Begin with the line that holds "Table 3 Total" and retype through the last line of the listing below, exactly; pictures are not part of the copy.

======== RECORDS TO PROCESS

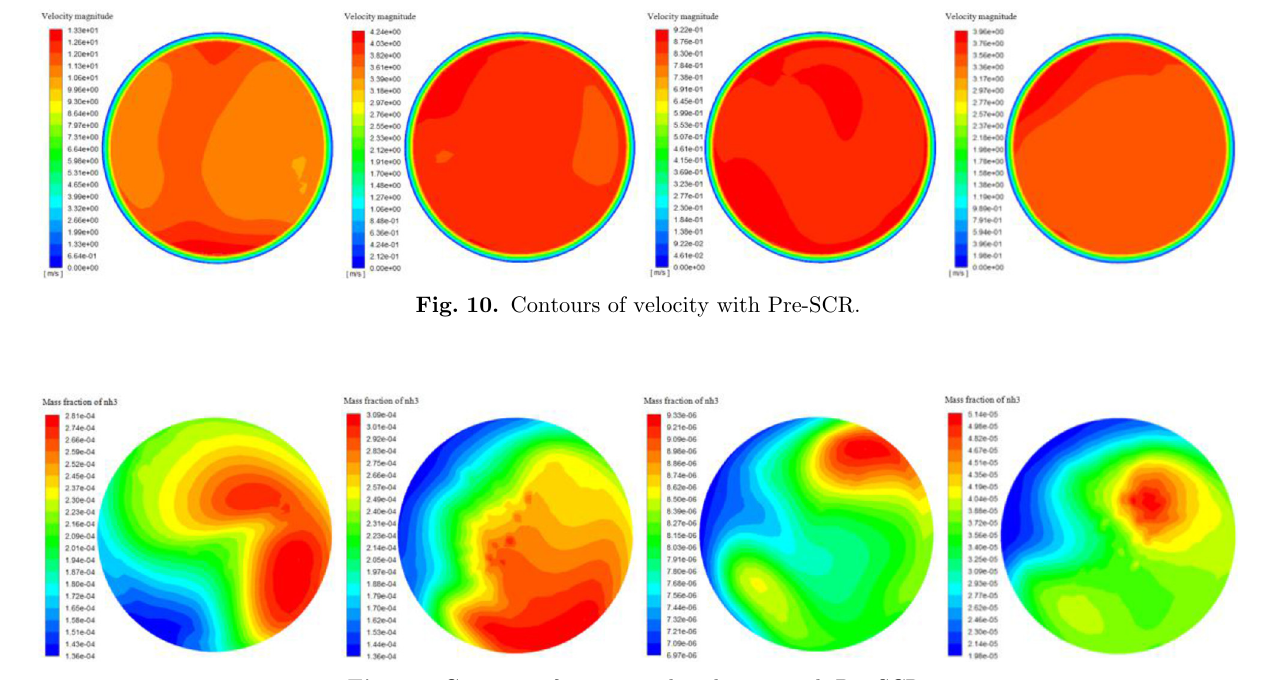
Fig. 11. Contours of ammonia distribution with Pre-SCR.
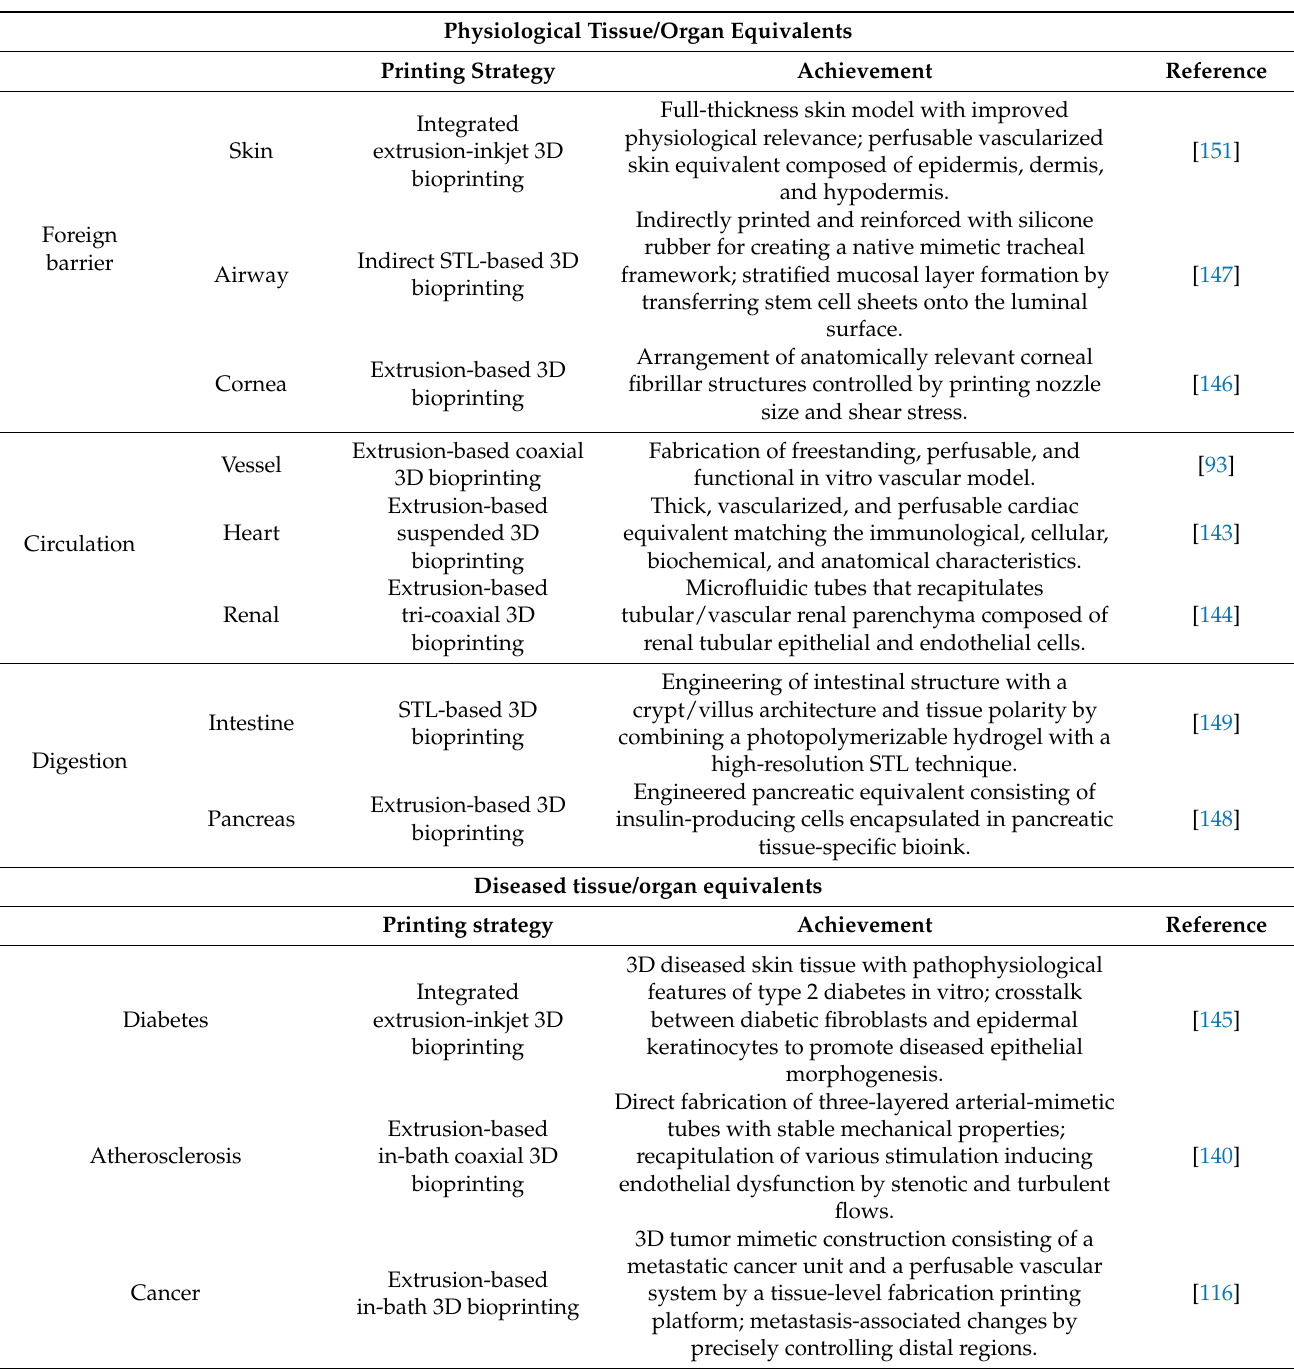
Table 1. Representative pharmaceutic applications of 3D bioprinted tissue/organ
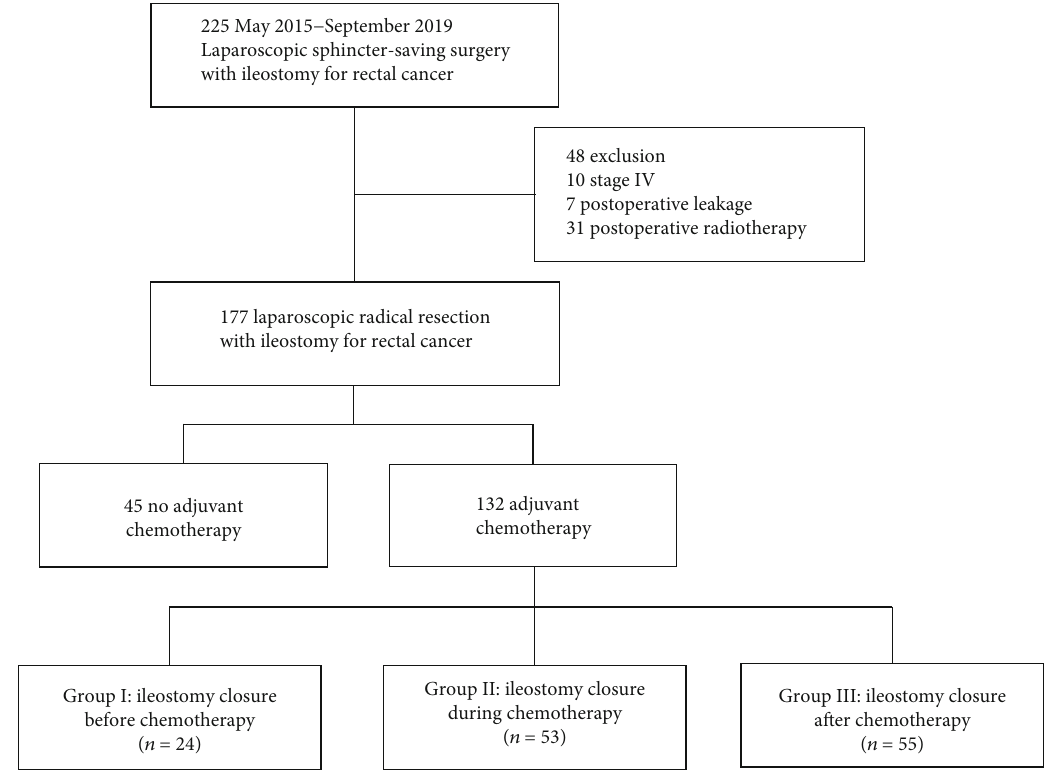
Figure 1: Flowchart of patients included in the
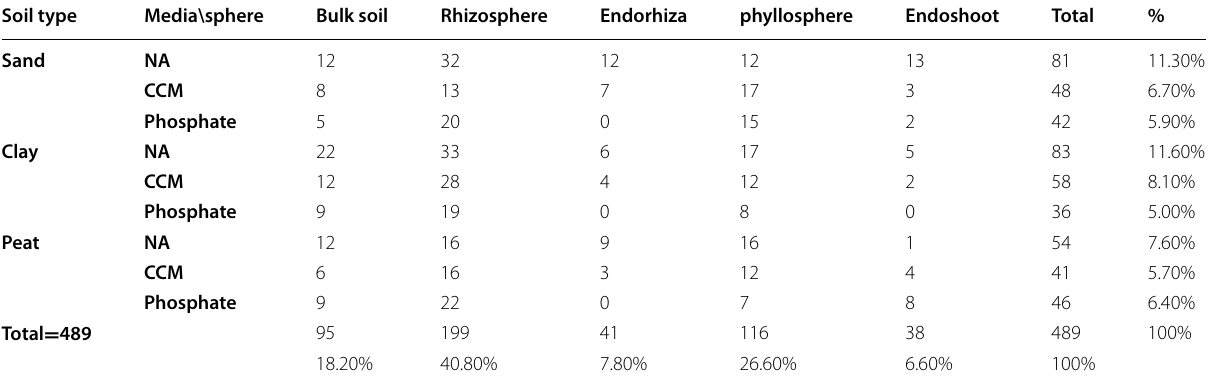
Table 3 Total number of isolates obtained from different spheres and soil types using different isolation media Soil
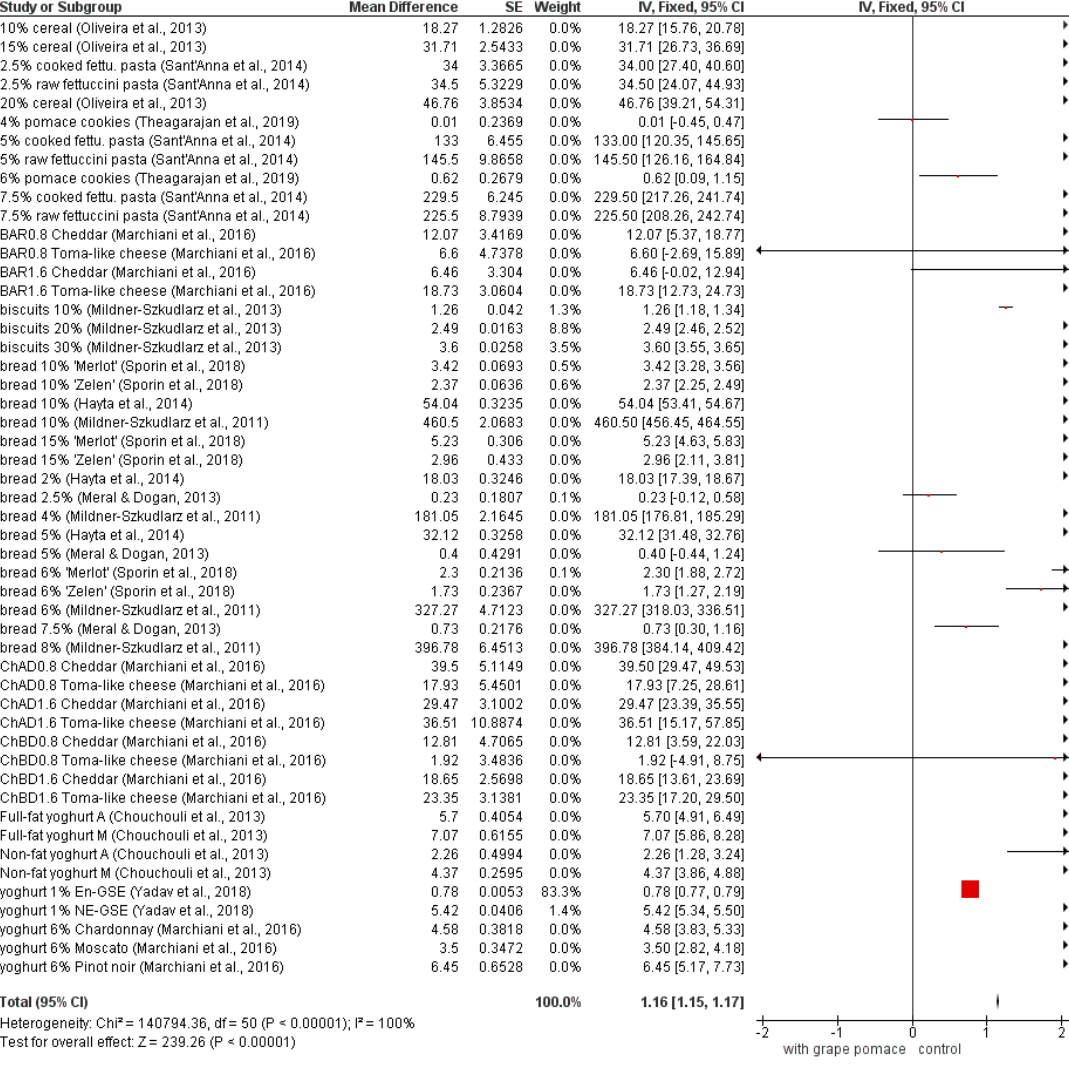
Figure 2. Meta-analysis of TPC in fortified products [20,21,23,45–47,50,53,69,71,73]; BAR—Barbera; ChAD—Chardonnay after distillation; ChBD—Chardonnay before distillation; En-GSE— encapsulated grape seed extract; NE-GSE—nonencapsulated grape seed extract; A—Agiorgitiko seed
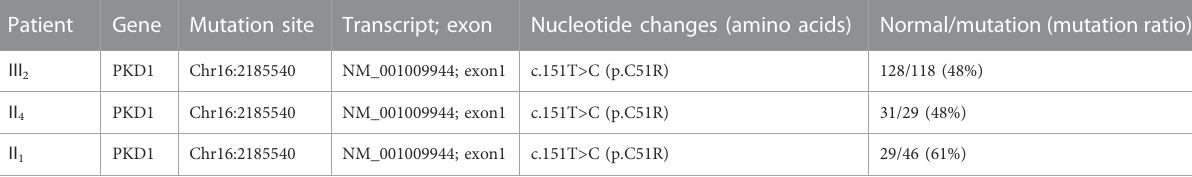
TABLE 2 MPCR + targeted region sequencing results of the case 1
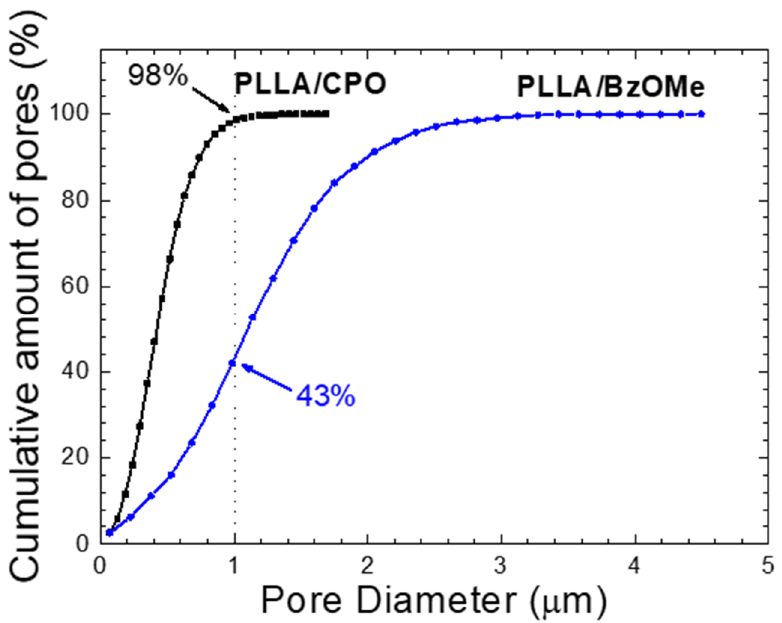
Figure 5. Cumulative amount of pores as a function of pore sizes, obtained by SPIP™ analysis of SEM micrographs reported in Figure 3. Table 1. Specific surface area and volume of pores by N 2 adsorption–desorption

================

TASK RESPONSE:
Table 3 Total number of isolates obtained from different spheres and soil types using different isolation media Soil
Figure 2. Meta-analysis of TPC in fortified products [20,21,23,45–47,50,53,69,71,73]; BAR—Barbera; ChAD—Chardonnay after distillation; ChBD—Chardonnay before distillation; En-GSE— encapsulated grape seed extract; NE-GSE—nonencapsulated grape seed extract; A—Agiorgitiko seed
TABLE 2 MPCR + targeted region sequencing results of the case 1
Figure 5. Cumulative amount of pores as a function of pore sizes, obtained by SPIP™ analysis of SEM micrographs reported in Figure 3. Table 1. Specific surface area and volume of pores by N 2 adsorption–desorption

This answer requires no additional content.